After removing every image, reproduce the data exactly as it appears.

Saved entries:
[Start of Attachment]
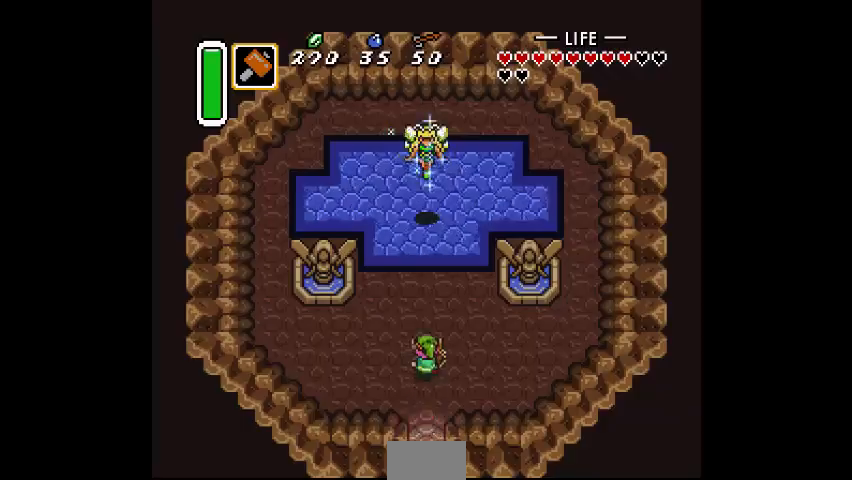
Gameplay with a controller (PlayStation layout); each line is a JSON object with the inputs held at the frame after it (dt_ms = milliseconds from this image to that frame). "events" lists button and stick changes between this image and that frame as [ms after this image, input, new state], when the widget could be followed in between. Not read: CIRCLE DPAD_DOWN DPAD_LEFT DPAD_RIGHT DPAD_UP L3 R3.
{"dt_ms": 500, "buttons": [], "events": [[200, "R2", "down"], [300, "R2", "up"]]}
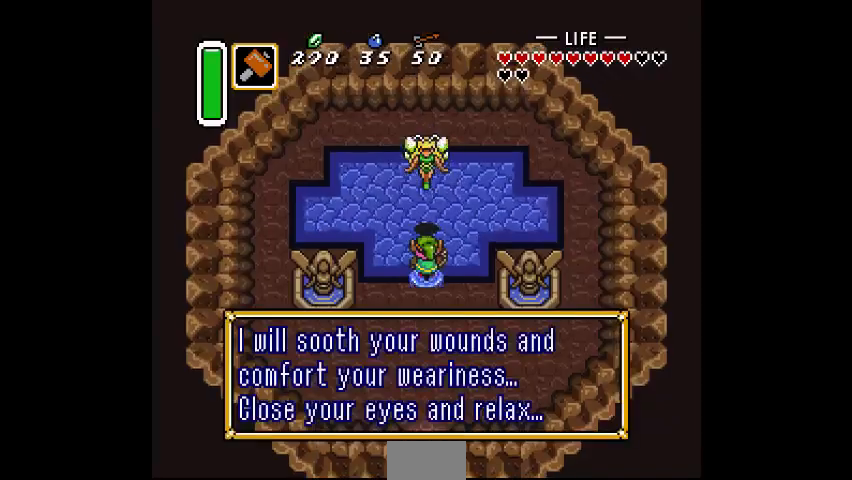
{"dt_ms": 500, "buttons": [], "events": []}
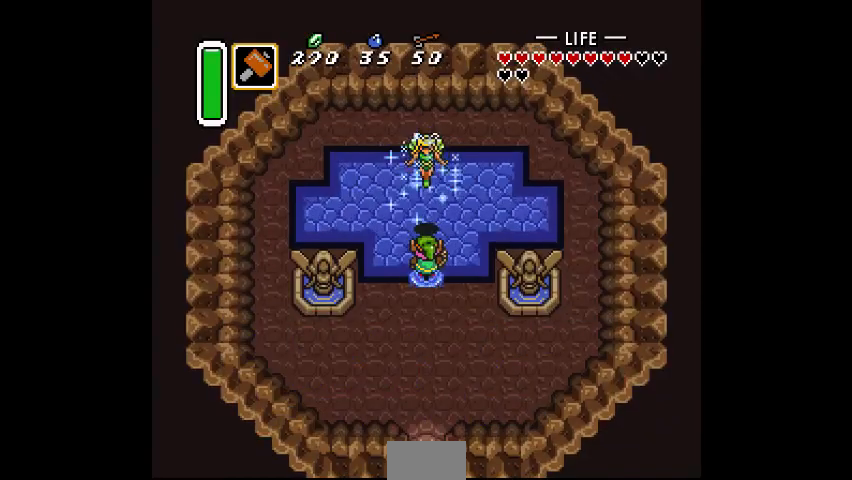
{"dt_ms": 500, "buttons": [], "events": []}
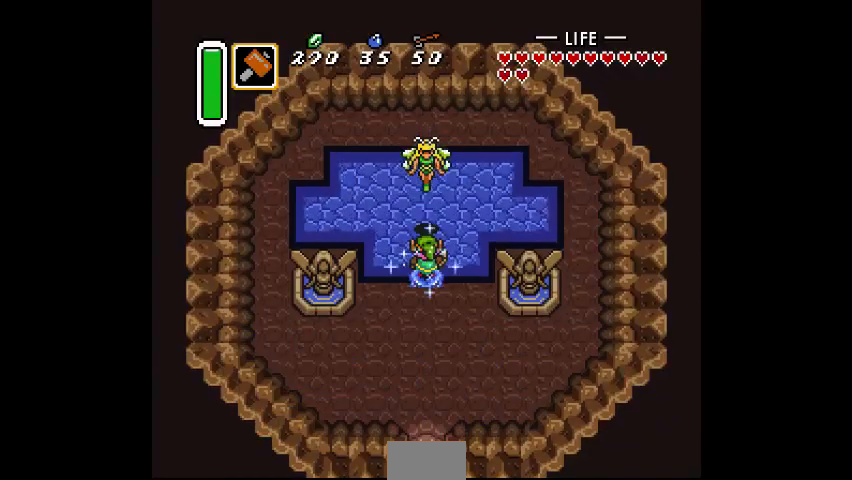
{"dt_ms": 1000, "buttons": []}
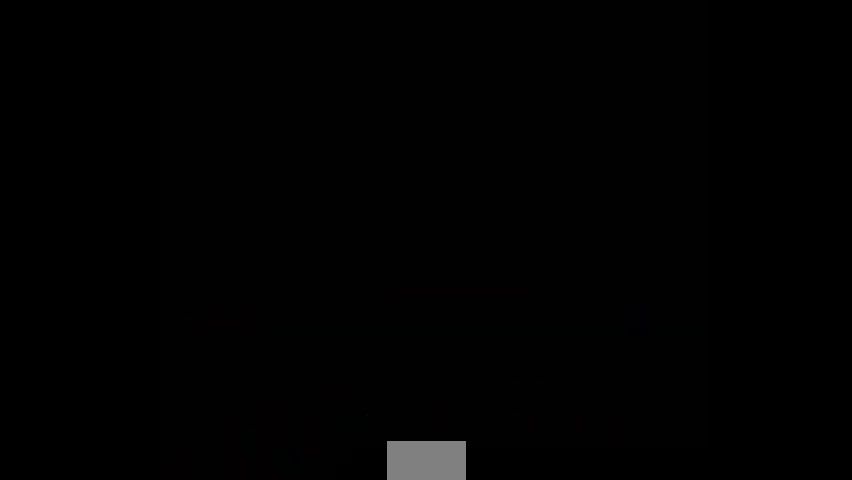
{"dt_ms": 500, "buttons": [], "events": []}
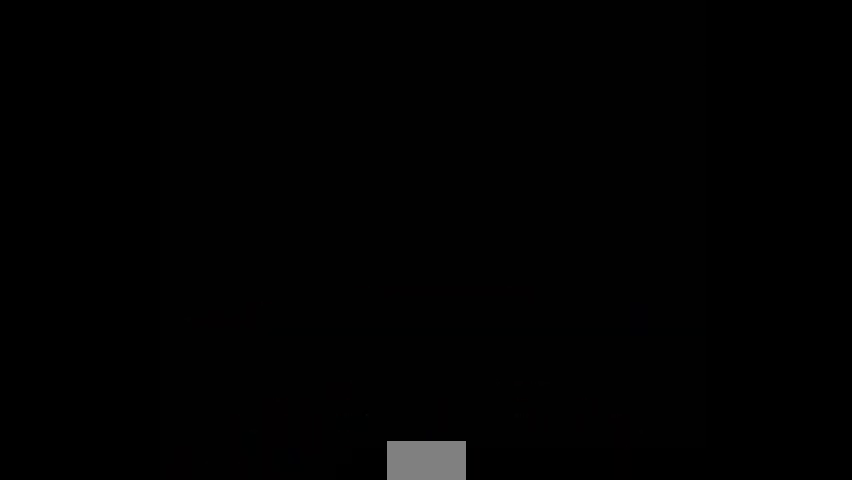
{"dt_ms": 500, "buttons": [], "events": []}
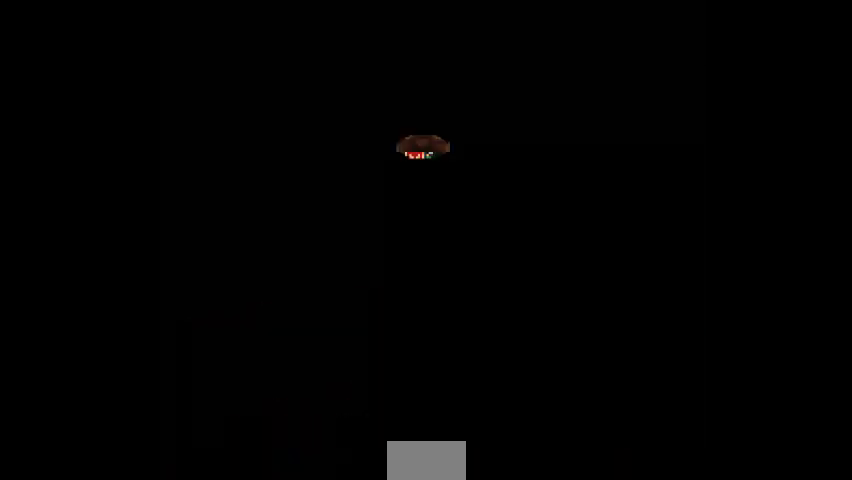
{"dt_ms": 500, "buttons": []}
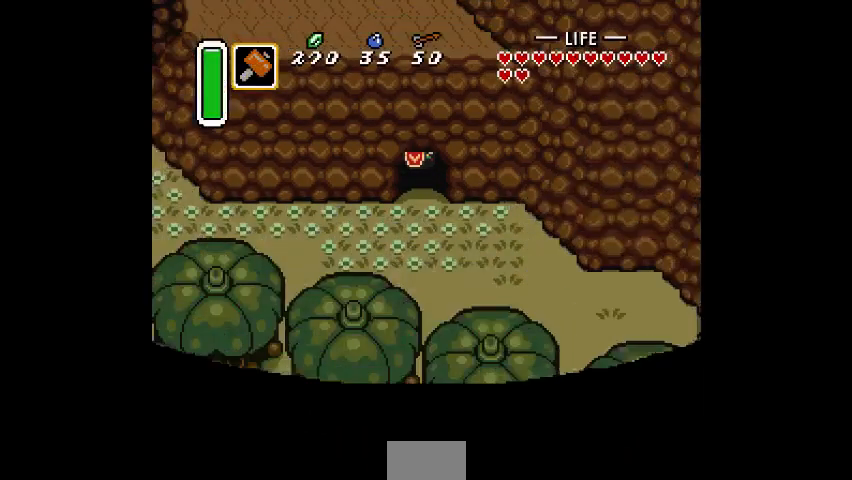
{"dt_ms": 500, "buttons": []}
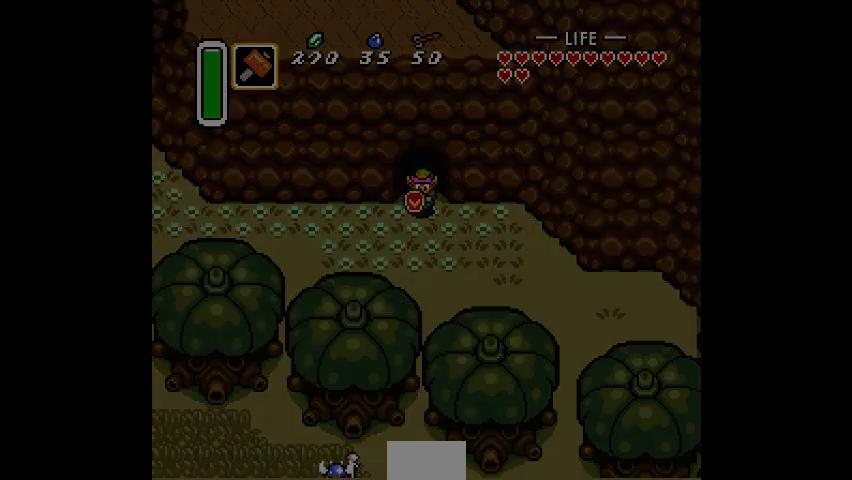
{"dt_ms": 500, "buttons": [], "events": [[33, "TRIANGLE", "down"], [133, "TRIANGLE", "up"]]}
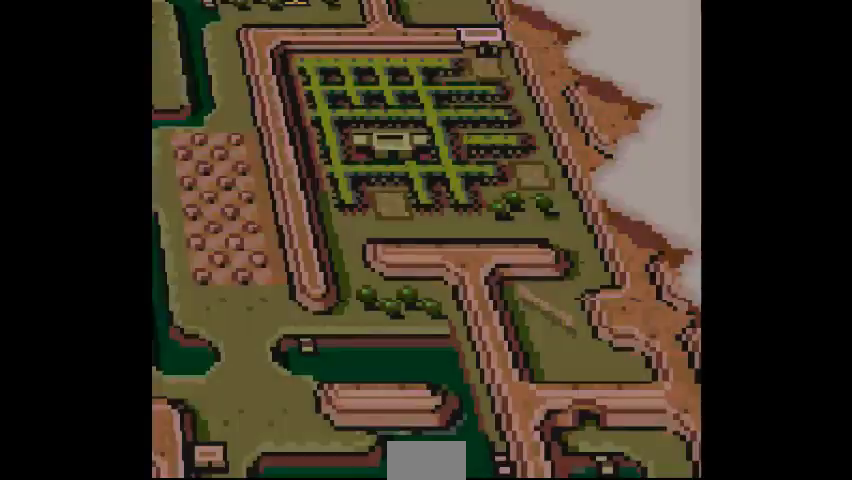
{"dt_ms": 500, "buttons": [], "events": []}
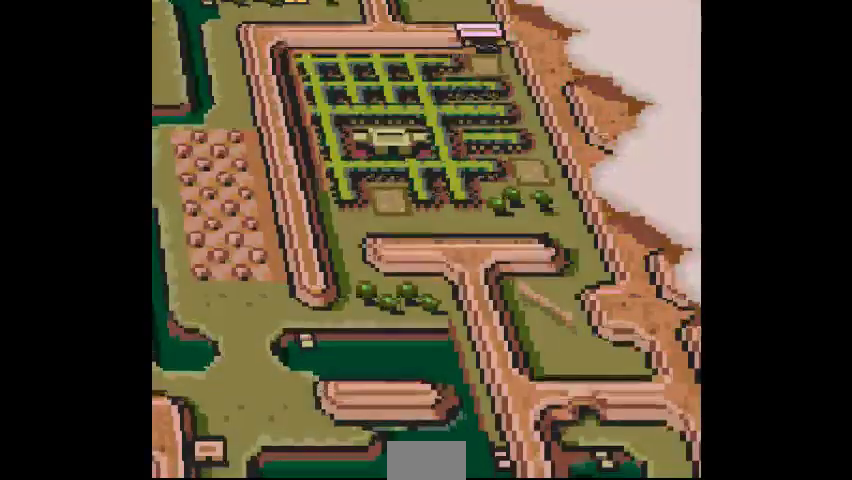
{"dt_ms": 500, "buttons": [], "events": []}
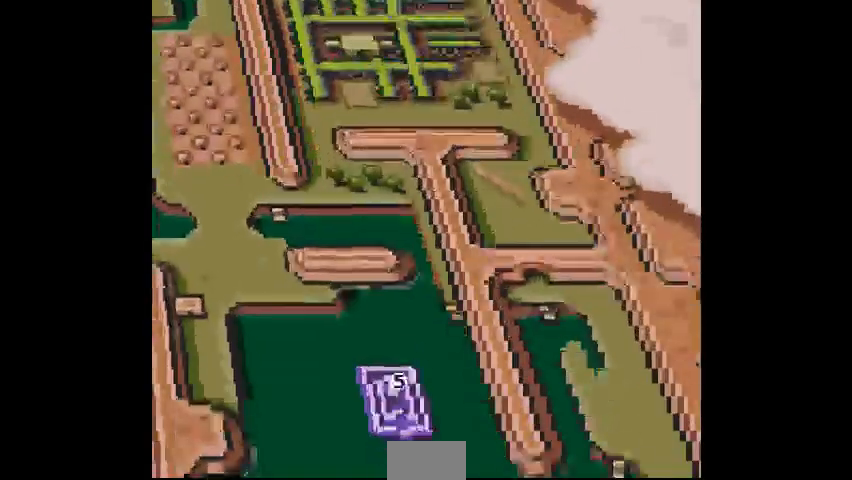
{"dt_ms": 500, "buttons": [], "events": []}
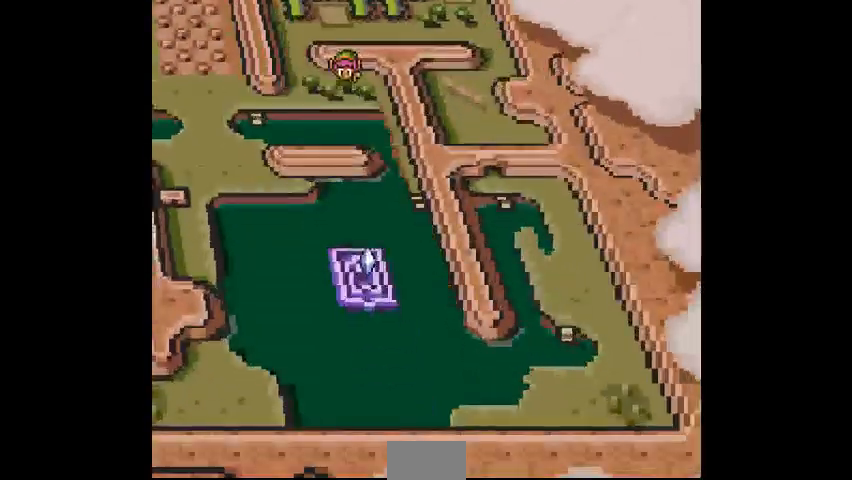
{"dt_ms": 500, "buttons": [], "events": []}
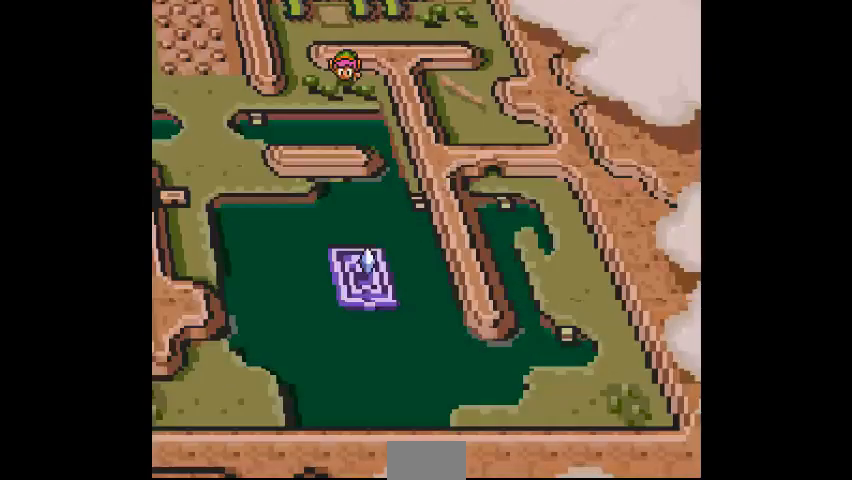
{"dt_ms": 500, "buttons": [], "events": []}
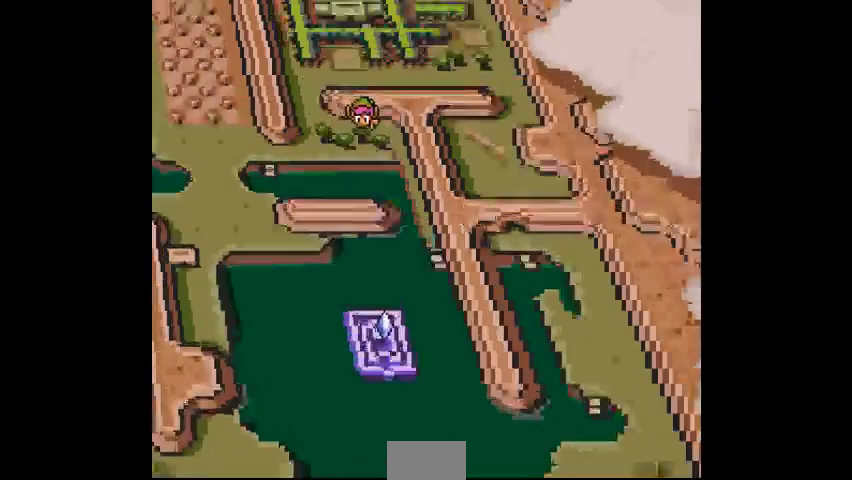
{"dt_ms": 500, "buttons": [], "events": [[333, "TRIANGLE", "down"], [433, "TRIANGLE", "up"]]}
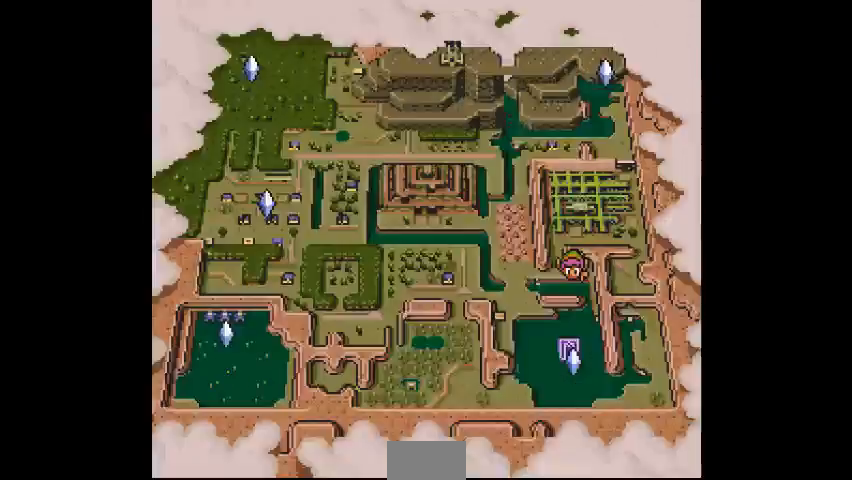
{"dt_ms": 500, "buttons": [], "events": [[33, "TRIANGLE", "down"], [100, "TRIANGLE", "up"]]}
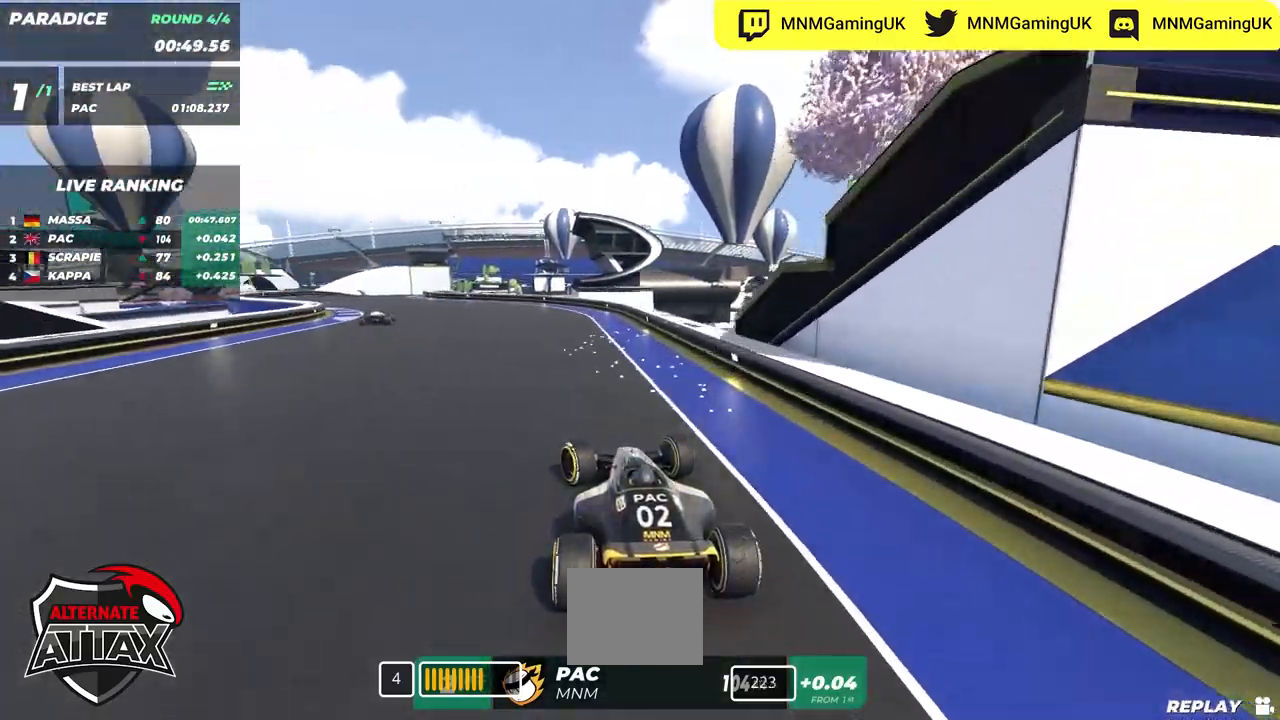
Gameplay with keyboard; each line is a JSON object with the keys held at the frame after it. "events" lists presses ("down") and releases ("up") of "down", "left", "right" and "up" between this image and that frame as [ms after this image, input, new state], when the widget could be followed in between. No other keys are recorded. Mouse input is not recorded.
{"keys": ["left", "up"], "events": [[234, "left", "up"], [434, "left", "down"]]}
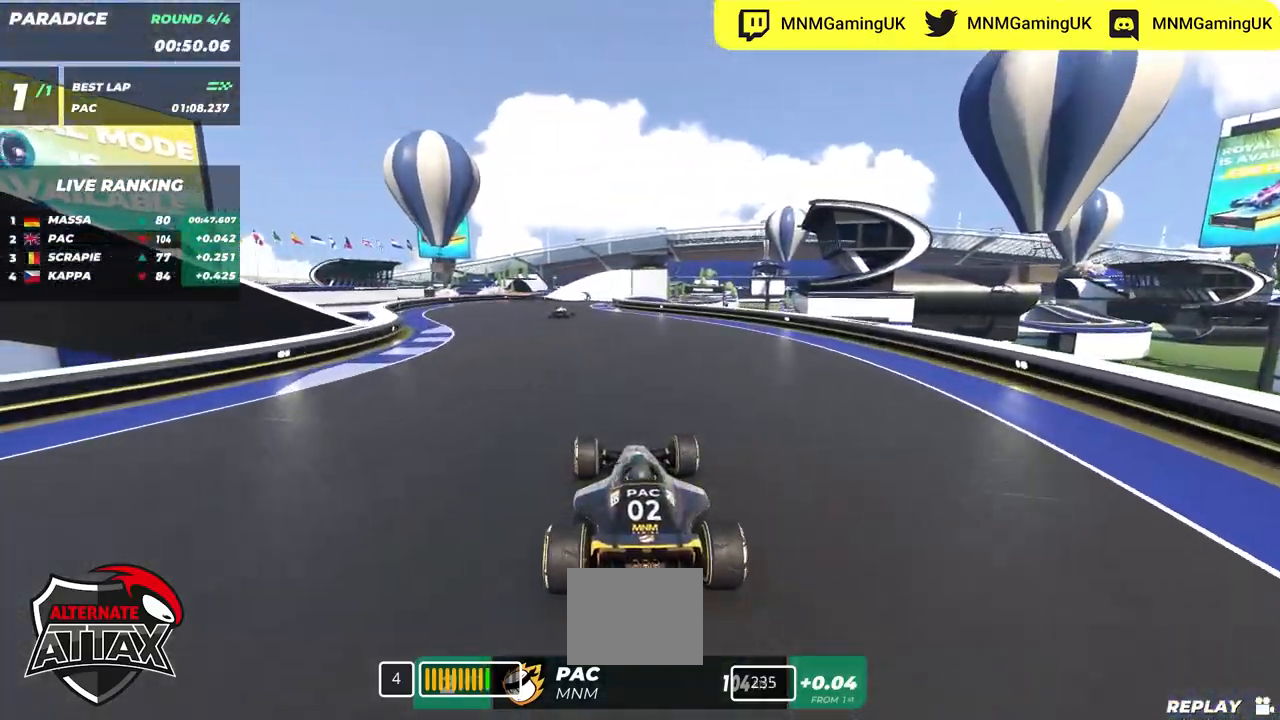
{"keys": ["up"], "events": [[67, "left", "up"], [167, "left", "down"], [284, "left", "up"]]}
[End of Attachment]
Result
Gameplay with a controller (PlayStation layout); each line is a JSON object with the inputs held at the frame after it (dt_ms = milliseconds from this image to that frame). "events" lists button and stick changes between this image and that frame as [ms after this image, input, new state], when the widget could be followed in between. Not read: CIRCLE DPAD_DOWN DPAD_LEFT DPAD_RIGHT DPAD_UP L3 R3.
{"dt_ms": 500, "buttons": [], "events": [[200, "R2", "down"], [300, "R2", "up"]]}
{"dt_ms": 500, "buttons": [], "events": []}
{"dt_ms": 500, "buttons": [], "events": []}
{"dt_ms": 1000, "buttons": []}
{"dt_ms": 500, "buttons": [], "events": []}
{"dt_ms": 500, "buttons": [], "events": []}
{"dt_ms": 500, "buttons": []}
{"dt_ms": 500, "buttons": []}
{"dt_ms": 500, "buttons": [], "events": [[33, "TRIANGLE", "down"], [133, "TRIANGLE", "up"]]}
{"dt_ms": 500, "buttons": [], "events": []}
{"dt_ms": 500, "buttons": [], "events": []}
{"dt_ms": 500, "buttons": [], "events": []}
{"dt_ms": 500, "buttons": [], "events": []}
{"dt_ms": 500, "buttons": [], "events": []}
{"dt_ms": 500, "buttons": [], "events": [[333, "TRIANGLE", "down"], [433, "TRIANGLE", "up"]]}
{"dt_ms": 500, "buttons": [], "events": [[33, "TRIANGLE", "down"], [100, "TRIANGLE", "up"]]}
Gameplay with keyboard; each line is a JSON object with the keys held at the frame after it. "events" lists presses ("down") and releases ("up") of "down", "left", "right" and "up" between this image and that frame as [ms after this image, input, new state], when the widget could be followed in between. No other keys are recorded. Mouse input is not recorded.
{"keys": ["left", "up"], "events": [[234, "left", "up"], [434, "left", "down"]]}
{"keys": ["up"], "events": [[67, "left", "up"], [167, "left", "down"], [284, "left", "up"]]}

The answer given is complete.